What needs to be done = Please write out, word for word, the lines of the data below between the line containing "common name: Nylon hedgehog cactus" and the line containing "genus: Lophocampa", inclusive.

Data entries =
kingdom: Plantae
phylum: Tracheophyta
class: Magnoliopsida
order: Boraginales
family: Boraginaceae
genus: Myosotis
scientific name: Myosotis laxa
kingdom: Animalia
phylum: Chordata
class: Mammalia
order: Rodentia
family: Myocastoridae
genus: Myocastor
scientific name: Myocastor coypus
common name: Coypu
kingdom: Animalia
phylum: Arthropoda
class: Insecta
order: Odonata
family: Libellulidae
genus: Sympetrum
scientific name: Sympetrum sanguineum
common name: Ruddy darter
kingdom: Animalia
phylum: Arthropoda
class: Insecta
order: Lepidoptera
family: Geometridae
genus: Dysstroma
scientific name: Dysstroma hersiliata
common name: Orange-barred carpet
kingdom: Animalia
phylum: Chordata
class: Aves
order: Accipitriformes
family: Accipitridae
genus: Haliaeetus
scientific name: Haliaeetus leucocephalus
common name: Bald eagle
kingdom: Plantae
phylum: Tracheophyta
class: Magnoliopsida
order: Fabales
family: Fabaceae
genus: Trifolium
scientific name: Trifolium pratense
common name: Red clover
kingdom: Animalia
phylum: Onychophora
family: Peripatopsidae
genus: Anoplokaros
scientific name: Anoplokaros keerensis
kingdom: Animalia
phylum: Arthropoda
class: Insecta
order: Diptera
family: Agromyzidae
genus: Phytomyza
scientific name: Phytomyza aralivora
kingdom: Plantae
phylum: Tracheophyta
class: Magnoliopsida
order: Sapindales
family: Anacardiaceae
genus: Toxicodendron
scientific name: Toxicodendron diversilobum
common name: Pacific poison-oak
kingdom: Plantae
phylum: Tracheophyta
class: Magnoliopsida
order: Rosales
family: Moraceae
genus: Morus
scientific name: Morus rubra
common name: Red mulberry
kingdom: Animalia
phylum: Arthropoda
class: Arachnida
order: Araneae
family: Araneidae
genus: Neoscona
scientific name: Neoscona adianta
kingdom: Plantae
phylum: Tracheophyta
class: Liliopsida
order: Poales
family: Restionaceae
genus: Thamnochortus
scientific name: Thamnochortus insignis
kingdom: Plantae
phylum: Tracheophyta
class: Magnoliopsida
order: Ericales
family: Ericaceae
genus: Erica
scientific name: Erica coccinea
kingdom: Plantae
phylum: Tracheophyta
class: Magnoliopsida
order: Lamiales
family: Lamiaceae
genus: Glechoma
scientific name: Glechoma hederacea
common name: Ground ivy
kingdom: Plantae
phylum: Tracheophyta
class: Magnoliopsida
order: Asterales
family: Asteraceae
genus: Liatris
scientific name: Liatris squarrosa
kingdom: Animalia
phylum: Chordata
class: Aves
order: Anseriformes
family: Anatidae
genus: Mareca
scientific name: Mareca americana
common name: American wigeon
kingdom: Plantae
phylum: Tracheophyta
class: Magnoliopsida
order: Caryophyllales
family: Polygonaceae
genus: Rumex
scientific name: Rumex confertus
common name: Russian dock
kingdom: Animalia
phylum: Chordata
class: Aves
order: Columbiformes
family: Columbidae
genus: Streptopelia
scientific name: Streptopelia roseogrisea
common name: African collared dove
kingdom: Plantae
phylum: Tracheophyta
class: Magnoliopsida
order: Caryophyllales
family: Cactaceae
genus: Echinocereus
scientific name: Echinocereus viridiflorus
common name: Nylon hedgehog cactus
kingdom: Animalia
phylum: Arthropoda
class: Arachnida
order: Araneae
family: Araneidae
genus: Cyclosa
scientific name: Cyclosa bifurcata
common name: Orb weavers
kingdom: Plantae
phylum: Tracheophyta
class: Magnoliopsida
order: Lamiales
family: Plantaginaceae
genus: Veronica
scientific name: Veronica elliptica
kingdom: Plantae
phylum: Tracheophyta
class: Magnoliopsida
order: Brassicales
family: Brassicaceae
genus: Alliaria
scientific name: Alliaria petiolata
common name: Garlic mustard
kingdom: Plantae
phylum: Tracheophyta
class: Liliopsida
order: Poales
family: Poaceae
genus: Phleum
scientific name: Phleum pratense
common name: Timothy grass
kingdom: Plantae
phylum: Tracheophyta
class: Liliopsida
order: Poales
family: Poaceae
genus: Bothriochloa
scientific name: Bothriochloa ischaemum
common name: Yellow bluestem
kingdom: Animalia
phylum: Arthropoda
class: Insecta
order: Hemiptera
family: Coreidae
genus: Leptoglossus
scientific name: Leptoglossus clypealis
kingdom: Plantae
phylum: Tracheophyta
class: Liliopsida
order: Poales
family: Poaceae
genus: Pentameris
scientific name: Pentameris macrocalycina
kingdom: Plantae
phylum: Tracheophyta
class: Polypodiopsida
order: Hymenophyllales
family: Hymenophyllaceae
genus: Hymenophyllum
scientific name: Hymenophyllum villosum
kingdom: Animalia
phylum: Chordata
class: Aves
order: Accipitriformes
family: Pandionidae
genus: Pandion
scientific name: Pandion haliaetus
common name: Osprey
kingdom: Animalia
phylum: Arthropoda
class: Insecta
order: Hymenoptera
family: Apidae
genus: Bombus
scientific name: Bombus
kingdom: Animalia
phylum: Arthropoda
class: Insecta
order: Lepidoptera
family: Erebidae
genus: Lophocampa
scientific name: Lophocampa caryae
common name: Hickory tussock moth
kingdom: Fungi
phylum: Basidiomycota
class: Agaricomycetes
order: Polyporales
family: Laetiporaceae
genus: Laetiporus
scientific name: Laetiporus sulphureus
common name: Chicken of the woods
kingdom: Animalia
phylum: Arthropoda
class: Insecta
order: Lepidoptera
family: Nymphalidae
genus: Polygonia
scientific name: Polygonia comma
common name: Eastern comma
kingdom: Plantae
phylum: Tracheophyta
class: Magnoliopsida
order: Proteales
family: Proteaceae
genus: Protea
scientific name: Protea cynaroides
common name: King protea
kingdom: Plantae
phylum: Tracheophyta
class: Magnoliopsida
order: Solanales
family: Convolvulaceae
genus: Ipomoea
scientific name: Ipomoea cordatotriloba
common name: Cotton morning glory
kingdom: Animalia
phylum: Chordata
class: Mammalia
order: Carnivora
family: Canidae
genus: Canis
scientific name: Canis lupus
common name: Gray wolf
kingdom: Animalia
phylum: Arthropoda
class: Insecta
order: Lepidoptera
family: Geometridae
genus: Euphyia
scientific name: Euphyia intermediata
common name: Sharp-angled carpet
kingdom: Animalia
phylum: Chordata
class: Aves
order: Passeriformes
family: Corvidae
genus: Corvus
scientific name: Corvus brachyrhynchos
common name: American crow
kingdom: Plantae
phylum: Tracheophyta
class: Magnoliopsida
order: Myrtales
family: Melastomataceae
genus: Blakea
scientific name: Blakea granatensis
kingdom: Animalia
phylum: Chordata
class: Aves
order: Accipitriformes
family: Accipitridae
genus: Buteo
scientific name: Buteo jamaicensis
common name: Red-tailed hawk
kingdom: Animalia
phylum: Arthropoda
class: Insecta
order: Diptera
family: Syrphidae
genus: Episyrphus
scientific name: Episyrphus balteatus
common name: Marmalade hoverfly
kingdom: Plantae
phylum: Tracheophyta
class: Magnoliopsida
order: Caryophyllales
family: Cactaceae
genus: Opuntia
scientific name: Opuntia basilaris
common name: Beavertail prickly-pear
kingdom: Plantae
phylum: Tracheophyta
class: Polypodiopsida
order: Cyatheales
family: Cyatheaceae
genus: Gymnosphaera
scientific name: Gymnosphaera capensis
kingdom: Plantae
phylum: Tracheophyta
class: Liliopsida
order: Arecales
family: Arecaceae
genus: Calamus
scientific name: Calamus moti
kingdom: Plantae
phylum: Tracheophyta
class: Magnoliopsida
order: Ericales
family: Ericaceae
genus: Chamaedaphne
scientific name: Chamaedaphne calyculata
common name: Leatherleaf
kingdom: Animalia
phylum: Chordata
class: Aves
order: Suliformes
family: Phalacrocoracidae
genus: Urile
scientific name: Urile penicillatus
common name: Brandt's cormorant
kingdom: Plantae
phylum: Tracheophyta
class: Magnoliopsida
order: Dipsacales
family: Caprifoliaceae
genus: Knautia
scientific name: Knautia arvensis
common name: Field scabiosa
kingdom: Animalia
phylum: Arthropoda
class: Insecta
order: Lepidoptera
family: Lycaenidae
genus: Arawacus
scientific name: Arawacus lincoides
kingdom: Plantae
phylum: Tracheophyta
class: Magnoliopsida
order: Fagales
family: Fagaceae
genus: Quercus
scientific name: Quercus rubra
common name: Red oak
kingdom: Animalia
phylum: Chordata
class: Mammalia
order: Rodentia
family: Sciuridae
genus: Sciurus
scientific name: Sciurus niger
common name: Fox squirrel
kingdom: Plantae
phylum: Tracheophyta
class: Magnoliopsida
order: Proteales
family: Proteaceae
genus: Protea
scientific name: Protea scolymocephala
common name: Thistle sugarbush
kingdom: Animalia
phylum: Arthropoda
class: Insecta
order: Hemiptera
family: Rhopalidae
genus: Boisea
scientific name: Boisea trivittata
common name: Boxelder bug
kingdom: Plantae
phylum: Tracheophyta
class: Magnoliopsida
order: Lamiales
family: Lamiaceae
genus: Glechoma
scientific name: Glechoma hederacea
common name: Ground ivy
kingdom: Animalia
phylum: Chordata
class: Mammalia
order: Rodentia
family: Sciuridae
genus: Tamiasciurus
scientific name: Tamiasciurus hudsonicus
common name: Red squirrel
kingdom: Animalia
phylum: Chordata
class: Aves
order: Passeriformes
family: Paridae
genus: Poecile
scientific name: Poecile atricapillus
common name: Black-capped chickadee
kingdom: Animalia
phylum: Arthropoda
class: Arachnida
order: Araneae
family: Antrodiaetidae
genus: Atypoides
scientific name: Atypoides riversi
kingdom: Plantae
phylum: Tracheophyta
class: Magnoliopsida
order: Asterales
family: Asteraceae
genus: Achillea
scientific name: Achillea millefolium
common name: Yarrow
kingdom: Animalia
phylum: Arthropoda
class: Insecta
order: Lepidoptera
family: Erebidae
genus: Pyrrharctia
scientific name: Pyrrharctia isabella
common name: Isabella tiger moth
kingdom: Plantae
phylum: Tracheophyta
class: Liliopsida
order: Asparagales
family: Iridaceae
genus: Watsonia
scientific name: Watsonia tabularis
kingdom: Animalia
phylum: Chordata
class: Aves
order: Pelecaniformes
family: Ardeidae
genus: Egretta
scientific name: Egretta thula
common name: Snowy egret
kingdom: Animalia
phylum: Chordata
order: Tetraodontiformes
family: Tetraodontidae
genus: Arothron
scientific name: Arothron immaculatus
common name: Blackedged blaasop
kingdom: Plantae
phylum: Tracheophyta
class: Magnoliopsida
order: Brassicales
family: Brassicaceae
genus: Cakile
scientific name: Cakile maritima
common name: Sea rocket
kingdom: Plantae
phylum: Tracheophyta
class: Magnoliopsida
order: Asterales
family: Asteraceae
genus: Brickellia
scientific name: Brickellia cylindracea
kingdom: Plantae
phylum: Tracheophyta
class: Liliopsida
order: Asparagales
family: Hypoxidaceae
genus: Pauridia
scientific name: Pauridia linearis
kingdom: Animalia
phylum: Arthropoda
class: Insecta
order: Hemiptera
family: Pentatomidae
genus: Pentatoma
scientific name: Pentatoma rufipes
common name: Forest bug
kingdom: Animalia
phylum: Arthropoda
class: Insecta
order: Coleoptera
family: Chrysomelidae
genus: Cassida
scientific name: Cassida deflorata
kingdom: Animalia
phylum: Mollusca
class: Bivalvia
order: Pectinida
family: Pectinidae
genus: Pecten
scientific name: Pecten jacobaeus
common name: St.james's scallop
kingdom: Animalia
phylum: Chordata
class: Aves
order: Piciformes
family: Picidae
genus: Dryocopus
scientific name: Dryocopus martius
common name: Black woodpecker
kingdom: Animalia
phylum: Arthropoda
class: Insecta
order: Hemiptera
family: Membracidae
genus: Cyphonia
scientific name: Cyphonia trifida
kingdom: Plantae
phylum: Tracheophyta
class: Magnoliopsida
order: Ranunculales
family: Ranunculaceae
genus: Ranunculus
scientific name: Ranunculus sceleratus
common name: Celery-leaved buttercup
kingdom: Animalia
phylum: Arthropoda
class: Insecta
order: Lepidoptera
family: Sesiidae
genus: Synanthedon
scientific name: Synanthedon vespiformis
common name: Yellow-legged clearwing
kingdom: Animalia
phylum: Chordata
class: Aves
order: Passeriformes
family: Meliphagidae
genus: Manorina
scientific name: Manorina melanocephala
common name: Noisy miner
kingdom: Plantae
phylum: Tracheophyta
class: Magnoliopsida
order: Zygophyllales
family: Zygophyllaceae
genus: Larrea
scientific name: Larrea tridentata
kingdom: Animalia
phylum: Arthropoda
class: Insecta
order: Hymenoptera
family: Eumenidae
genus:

The reply =
common name: Nylon hedgehog cactus
kingdom: Animalia
phylum: Arthropoda
class: Arachnida
order: Araneae
family: Araneidae
genus: Cyclosa
scientific name: Cyclosa bifurcata
common name: Orb weavers
kingdom: Plantae
phylum: Tracheophyta
class: Magnoliopsida
order: Lamiales
family: Plantaginaceae
genus: Veronica
scientific name: Veronica elliptica
kingdom: Plantae
phylum: Tracheophyta
class: Magnoliopsida
order: Brassicales
family: Brassicaceae
genus: Alliaria
scientific name: Alliaria petiolata
common name: Garlic mustard
kingdom: Plantae
phylum: Tracheophyta
class: Liliopsida
order: Poales
family: Poaceae
genus: Phleum
scientific name: Phleum pratense
common name: Timothy grass
kingdom: Plantae
phylum: Tracheophyta
class: Liliopsida
order: Poales
family: Poaceae
genus: Bothriochloa
scientific name: Bothriochloa ischaemum
common name: Yellow bluestem
kingdom: Animalia
phylum: Arthropoda
class: Insecta
order: Hemiptera
family: Coreidae
genus: Leptoglossus
scientific name: Leptoglossus clypealis
kingdom: Plantae
phylum: Tracheophyta
class: Liliopsida
order: Poales
family: Poaceae
genus: Pentameris
scientific name: Pentameris macrocalycina
kingdom: Plantae
phylum: Tracheophyta
class: Polypodiopsida
order: Hymenophyllales
family: Hymenophyllaceae
genus: Hymenophyllum
scientific name: Hymenophyllum villosum
kingdom: Animalia
phylum: Chordata
class: Aves
order: Accipitriformes
family: Pandionidae
genus: Pandion
scientific name: Pandion haliaetus
common name: Osprey
kingdom: Animalia
phylum: Arthropoda
class: Insecta
order: Hymenoptera
family: Apidae
genus: Bombus
scientific name: Bombus
kingdom: Animalia
phylum: Arthropoda
class: Insecta
order: Lepidoptera
family: Erebidae
genus: Lophocampa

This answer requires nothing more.